Traiter de la représentativité est dangereux : représenter, c'est effacer les différences qui subsistent entre les gens et les mentalités au profit d’une norme, c’est “reproduire” (Larousse, 1989 : 1621) du présent, du même, en niant les failles et les divergences. De qui ou de quoi Jackson fut-il représentatif ? De sa caste de planteurs, du pionnier de la frontière, d'un nouveau genre d'homme politique ? Certainement de tous ces types à la fois, mais il se montra également autre, hors-norme, particulier, atypique. Cette diversité représentative d’une région, voire d’un esprit propre à une époque, et certainement d’un type d’hommes (constituant une catégorie par-delà leurs individualités) nécessite sans doute, pour reprendre la suggestion de Bertram Wyatt-Brown (1975), une “typologie idéale” qui regrouperait plusieurs disciplines en vue d’une synthèse des connaissances.

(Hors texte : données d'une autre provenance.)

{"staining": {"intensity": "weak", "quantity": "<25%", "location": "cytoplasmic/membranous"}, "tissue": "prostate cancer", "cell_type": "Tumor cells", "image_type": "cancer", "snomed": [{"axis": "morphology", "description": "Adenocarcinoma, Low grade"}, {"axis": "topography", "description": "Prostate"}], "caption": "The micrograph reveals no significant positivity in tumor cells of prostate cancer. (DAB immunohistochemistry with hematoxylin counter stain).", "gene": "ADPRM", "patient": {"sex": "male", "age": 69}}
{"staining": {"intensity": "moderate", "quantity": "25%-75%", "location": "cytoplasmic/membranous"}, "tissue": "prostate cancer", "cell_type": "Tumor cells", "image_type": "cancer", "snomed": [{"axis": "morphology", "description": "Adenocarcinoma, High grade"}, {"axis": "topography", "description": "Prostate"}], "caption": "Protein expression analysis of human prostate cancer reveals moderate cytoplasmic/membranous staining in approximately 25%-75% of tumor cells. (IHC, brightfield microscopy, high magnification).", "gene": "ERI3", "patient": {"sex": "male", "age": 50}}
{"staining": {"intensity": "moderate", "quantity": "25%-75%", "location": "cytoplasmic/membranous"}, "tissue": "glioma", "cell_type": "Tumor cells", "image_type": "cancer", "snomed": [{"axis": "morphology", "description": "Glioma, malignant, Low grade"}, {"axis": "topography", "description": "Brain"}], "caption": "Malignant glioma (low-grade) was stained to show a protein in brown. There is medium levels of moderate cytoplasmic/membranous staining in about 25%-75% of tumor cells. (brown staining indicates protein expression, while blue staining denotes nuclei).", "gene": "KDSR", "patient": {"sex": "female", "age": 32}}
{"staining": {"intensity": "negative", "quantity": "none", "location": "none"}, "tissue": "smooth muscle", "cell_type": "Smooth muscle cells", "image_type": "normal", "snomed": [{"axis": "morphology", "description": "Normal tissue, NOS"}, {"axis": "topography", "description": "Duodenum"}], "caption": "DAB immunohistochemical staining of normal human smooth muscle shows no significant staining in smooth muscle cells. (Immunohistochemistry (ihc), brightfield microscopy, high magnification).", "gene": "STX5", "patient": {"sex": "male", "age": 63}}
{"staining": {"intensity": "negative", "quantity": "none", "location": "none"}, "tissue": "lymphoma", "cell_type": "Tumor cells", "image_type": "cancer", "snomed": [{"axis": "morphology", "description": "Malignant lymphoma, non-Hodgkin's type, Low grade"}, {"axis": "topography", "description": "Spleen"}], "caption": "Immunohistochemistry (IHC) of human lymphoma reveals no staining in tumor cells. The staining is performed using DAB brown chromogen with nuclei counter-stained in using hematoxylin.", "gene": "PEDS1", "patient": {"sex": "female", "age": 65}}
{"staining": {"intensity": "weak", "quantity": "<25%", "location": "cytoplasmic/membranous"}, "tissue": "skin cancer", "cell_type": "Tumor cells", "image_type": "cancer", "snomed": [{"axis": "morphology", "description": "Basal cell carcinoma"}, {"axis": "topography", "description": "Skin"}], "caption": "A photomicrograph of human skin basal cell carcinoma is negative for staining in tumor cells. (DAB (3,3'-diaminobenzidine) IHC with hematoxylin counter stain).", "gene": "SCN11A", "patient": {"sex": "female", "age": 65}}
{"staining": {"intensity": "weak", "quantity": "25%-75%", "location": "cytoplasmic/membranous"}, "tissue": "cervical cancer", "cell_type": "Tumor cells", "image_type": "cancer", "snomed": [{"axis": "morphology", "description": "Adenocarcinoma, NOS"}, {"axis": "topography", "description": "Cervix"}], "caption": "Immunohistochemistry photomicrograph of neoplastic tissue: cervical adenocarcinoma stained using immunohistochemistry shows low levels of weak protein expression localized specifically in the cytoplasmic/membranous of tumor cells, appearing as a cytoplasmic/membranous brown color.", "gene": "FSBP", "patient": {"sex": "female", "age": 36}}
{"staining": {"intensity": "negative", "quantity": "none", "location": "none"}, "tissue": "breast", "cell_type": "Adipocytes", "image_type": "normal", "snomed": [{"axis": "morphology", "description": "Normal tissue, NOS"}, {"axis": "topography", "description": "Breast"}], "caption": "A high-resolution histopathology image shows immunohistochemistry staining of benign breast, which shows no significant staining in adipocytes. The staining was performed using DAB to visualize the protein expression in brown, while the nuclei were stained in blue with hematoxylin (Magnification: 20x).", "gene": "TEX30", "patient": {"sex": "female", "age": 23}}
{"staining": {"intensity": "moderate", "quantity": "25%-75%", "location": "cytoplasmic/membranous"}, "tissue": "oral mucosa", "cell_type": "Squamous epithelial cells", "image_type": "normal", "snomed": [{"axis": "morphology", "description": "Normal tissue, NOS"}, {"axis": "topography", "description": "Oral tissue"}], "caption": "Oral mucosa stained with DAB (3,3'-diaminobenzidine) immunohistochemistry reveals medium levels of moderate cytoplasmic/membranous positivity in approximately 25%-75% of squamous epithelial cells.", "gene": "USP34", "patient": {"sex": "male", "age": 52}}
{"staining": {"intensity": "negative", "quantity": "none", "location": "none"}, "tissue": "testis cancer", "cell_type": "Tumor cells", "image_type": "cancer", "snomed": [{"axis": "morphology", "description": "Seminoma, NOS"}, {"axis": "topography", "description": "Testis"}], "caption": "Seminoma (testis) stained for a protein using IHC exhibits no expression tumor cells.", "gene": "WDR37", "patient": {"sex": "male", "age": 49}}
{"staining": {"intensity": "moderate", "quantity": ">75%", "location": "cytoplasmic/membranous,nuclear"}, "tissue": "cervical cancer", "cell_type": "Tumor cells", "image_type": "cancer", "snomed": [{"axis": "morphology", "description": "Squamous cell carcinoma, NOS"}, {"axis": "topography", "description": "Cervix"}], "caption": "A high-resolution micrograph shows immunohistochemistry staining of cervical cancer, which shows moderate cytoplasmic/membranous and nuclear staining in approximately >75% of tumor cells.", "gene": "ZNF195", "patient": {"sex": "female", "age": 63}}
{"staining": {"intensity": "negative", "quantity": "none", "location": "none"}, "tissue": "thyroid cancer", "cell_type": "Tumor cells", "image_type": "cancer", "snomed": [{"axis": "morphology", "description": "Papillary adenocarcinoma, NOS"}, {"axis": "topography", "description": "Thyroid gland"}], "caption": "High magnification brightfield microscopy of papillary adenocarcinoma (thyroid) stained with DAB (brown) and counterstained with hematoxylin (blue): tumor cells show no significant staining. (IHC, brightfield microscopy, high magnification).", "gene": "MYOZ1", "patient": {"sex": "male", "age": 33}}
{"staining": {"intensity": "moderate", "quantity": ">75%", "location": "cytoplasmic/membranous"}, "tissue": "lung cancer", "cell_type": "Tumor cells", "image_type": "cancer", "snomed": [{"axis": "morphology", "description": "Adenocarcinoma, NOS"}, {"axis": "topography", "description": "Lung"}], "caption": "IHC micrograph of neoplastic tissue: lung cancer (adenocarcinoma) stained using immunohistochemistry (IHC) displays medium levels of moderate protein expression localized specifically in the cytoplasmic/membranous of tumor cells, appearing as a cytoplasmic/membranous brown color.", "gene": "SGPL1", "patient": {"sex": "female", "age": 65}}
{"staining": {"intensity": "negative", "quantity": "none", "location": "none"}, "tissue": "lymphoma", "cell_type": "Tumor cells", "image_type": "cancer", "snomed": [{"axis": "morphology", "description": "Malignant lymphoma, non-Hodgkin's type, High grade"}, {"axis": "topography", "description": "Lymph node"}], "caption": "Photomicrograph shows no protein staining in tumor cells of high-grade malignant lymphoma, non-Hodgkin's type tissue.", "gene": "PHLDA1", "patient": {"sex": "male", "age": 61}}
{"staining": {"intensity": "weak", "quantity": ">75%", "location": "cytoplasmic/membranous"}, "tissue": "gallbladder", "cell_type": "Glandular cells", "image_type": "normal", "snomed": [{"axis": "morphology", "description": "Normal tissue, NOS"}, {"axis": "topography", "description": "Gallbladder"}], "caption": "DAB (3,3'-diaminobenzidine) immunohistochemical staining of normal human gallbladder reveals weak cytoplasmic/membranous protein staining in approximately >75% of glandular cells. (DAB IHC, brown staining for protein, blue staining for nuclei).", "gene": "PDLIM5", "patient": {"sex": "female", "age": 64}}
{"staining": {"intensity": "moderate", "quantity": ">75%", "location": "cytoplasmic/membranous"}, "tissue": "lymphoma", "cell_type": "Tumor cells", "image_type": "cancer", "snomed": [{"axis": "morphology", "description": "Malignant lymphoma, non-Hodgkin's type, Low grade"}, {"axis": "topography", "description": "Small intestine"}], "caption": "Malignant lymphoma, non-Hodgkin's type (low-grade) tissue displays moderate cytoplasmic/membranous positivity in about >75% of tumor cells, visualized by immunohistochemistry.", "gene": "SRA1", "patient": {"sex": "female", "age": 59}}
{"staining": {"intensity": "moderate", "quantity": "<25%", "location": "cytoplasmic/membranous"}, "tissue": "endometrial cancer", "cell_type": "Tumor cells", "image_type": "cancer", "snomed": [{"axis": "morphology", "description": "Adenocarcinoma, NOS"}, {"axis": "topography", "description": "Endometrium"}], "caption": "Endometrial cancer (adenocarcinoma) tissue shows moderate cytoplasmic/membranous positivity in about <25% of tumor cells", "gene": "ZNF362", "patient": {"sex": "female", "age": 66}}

Les mérites de l’approche inter-disciplinaire ne sont plus à faire, et pourtant il est encore difficile pour les sciences humaines d’appliquer ce principe avec la rigueur et l’efficacité nécessaires. En outre, toute typologie sélectionne, opère des choix, des classements, des hiérarchies, pose un ordre que les bouleversements de l’existence et les changements constants bousculent sans cesse. Cependant, Wyatt-Brown y voit un creuset fécond et régulateur :

‘The ideal typology is an ugly, cumbersome, and vulnerable way to bridge the chasms that lie between the various disciplines and the literary arts. With all its defects, it may help us to overcome present prejudices, seek objectivity, banish sentimentality, and build upon the legacies of great predecessors in all fields of learning (1975 : 29).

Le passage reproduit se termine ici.